What is chain.index(chain[-1])? Or chain.index(chain_next) in the new code? The index of the last entry in the list, assuming it is unique, which it must be due to the loop condition, so it will be len(chain) - 1. And len(chain[:index]) is index by definition! So:

chain_next = number
chain = [chain_next]
while len(chain) == len(set(chain)):
    if chain_next in lengths:
        return lengths[chain_next] + len(chain) - 1
    chain_next = sum(factorials[digit] for digit in str(chain_next))
    chain.append(chain_next)

As @ruds point out, len(chain) == len(set(chain)) is converting the list to a set at each iteration. See their approach for maintaining both a seen and chain to avoid that inefficiency.

Answer 2

A few comments.

First, your algorithm for computing the length of a chain is quadratic, because you convert your list to a set at each iteration. Second, there's a lot going on in get_factorial_sequence_length. I'd break the function up. You essentially have three parts: 1. Generate the elements of the sequence; 2: determine when to stop generating the sequence; 3. Determine the length of the non-repeating section (and memoize the length for all the seen numbers). The first part should be its own generator.

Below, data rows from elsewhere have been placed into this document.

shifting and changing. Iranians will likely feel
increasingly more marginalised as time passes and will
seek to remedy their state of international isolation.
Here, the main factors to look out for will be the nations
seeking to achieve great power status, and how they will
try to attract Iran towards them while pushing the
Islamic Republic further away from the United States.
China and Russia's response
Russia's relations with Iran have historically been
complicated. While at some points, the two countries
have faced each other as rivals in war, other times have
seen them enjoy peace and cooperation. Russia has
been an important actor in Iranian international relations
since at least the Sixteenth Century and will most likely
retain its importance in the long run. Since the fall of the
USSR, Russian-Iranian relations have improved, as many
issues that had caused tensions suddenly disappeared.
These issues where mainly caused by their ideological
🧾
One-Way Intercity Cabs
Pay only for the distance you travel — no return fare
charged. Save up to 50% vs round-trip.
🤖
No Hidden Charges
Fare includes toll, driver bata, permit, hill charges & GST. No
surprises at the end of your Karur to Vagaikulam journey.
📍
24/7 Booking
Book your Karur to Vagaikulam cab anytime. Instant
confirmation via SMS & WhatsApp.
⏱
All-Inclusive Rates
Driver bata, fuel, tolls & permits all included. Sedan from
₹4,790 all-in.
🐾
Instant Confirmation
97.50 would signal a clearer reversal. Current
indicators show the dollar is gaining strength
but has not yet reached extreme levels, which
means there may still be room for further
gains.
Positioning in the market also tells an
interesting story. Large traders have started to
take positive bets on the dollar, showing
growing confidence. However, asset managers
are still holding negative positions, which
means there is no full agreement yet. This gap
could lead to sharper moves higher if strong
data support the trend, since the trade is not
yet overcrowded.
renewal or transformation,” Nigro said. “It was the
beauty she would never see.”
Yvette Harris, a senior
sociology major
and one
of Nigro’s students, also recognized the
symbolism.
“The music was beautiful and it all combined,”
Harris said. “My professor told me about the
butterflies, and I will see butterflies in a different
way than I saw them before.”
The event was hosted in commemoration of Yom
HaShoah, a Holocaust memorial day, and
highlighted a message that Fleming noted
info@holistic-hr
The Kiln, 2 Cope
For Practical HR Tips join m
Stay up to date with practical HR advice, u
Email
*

def generate_sequence(factorials, num):
    while True:
        yield num
        num = sum(factorials[digit] for digit in str(num)

Now get_factorial_sequence_length can look like:

def get_factorial_sequence_length(number, factorials, lengths):
    chain = []
    seen = set()
    for num in generate_sequence(factorials, number):
        if num in lengths:
            memoize_lengths_found(chain, num, lengths)
            return lengths[num] + len(chain)
        if num in seen:
            memoize_lengths_new(chain, num, lengths)
            return lengths[num]
        chain.append(num)
        seen.add(num)

memoize_lengths_found and memoize_lengths_new could use some work on the names, and I leave the implementations as an exercise to the reader.